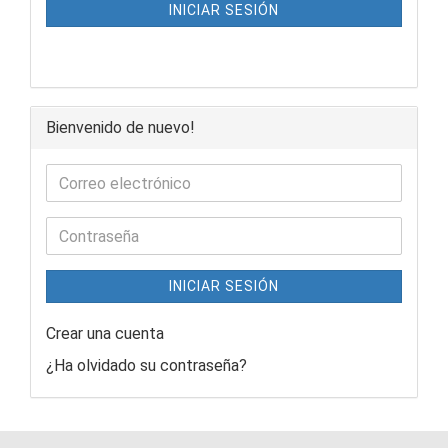
INICIAR SESIÓN
Bienvenido de nuevo!
INICIAR SESIÓN
Crear una cuenta
¿Ha olvidado su contraseña?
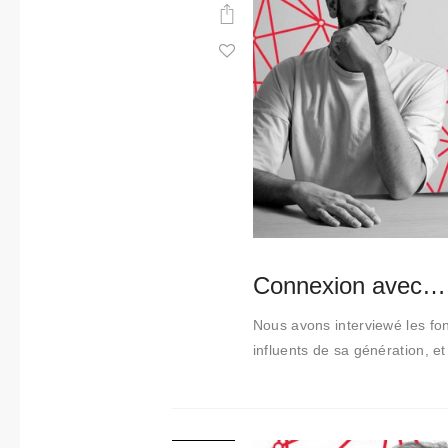
t
i
m
i
e
n
t
o
Connexion avec…
Nous avons interviewé les fo
influents de sa génération,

□ □ □

• [AIM OF THE TASK]: Reproduce every line of text read from the records above, in the same order, with identical spelling, accents, and line breaks. Omit the picture markers.

• [ANSWER FOR THE TASK]:
INICIAR SESIÓN
Bienvenido de nuevo!
INICIAR SESIÓN
Crear una cuenta
¿Ha olvidado su contraseña?
t
i
m
i
e
n
t
o
Connexion avec…
Nous avons interviewé les fo
influents de sa génération,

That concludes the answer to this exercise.